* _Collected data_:
-=-=-=-=-
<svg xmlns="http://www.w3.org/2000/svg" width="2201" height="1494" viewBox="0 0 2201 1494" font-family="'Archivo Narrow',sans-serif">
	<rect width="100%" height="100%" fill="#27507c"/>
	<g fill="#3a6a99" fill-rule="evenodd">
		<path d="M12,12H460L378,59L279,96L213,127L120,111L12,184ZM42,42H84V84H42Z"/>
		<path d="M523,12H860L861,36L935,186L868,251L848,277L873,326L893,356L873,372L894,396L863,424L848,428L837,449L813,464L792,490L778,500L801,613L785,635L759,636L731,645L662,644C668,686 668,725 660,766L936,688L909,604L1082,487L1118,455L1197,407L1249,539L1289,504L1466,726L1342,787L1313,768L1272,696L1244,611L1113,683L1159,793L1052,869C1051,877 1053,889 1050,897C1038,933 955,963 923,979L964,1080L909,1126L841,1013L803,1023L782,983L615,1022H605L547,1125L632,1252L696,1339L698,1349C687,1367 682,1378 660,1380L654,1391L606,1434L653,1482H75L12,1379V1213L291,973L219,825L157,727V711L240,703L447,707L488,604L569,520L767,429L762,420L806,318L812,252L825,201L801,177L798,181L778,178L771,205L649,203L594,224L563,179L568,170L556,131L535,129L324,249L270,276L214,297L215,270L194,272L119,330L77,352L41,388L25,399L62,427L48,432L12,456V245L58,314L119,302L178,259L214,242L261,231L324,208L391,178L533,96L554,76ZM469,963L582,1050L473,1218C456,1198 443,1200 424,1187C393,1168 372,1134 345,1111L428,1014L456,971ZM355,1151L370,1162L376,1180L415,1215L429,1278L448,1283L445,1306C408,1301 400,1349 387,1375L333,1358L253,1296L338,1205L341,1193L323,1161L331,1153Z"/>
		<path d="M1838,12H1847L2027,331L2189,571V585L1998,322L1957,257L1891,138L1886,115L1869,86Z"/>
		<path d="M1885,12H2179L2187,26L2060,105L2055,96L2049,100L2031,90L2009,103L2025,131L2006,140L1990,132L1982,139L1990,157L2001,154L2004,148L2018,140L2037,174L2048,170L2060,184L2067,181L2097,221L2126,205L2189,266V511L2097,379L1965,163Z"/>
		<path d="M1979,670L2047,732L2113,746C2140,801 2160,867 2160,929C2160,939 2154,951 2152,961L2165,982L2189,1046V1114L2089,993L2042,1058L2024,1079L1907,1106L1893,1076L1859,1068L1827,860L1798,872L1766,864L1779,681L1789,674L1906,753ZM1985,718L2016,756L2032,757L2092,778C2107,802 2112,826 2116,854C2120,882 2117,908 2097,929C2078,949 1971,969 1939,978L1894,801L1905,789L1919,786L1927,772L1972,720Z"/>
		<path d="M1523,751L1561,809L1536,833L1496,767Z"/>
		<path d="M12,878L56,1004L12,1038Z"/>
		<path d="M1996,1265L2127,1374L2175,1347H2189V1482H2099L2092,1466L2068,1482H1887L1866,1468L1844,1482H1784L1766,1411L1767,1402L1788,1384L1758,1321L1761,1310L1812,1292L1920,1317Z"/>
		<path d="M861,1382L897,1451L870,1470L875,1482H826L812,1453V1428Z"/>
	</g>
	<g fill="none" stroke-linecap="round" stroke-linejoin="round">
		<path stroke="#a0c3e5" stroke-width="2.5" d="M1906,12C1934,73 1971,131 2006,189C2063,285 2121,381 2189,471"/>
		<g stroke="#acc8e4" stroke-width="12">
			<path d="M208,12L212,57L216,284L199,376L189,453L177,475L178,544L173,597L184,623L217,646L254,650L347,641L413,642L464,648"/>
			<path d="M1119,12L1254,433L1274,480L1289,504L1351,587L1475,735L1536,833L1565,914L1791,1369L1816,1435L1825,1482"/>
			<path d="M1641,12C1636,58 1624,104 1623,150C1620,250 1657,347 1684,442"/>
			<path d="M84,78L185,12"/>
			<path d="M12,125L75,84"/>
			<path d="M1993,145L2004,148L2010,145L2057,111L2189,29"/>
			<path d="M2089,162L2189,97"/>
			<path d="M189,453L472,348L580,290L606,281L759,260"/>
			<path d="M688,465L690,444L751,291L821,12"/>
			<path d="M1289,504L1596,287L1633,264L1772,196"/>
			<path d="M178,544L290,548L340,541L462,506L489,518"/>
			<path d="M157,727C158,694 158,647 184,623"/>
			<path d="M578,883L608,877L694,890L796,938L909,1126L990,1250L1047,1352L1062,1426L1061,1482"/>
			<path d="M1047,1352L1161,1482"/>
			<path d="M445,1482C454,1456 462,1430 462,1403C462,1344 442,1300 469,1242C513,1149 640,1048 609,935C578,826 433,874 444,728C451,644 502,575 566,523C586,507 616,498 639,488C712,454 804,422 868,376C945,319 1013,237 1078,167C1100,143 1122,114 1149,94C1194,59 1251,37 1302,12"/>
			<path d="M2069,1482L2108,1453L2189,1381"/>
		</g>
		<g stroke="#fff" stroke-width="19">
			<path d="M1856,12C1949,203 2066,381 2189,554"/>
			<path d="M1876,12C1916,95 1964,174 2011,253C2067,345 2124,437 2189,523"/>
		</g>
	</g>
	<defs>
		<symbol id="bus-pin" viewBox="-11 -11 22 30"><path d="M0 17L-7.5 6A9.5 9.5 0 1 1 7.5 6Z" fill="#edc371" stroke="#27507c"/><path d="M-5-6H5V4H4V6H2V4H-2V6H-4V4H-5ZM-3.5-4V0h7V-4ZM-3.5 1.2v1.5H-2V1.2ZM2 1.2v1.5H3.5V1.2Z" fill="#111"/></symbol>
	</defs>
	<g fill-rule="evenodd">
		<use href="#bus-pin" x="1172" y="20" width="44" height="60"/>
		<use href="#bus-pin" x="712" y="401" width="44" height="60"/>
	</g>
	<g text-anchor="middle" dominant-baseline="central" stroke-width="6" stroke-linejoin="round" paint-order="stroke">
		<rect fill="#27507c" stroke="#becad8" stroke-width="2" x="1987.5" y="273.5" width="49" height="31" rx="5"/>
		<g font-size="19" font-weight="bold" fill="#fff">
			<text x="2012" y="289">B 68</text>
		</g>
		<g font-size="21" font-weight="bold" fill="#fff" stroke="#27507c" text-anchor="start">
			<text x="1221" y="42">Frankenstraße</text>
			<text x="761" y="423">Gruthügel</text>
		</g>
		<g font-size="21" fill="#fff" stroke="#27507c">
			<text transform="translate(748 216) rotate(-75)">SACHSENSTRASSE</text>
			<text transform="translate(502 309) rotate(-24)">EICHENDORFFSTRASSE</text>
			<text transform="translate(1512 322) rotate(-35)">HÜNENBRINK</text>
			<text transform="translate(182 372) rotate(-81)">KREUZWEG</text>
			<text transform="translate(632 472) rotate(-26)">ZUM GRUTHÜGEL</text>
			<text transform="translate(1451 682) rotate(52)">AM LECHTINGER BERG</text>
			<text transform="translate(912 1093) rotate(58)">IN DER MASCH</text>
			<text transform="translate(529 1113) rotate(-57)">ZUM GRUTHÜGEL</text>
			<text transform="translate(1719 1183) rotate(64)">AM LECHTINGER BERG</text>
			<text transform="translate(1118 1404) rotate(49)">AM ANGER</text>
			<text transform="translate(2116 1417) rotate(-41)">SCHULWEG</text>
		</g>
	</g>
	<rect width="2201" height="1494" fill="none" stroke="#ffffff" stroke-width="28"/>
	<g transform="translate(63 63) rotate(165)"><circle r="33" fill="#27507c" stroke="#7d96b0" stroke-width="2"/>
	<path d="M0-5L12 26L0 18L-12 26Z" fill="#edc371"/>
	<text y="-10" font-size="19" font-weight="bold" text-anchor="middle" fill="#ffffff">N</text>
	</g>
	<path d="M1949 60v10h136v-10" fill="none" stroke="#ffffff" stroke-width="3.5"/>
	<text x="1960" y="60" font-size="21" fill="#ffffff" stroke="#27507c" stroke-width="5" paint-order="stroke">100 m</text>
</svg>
-=-=-=-=-
* _About this exercise_: Across all the entries above, how many lines hold the word "round"? Answer with the number only.

* _Task solution_: 2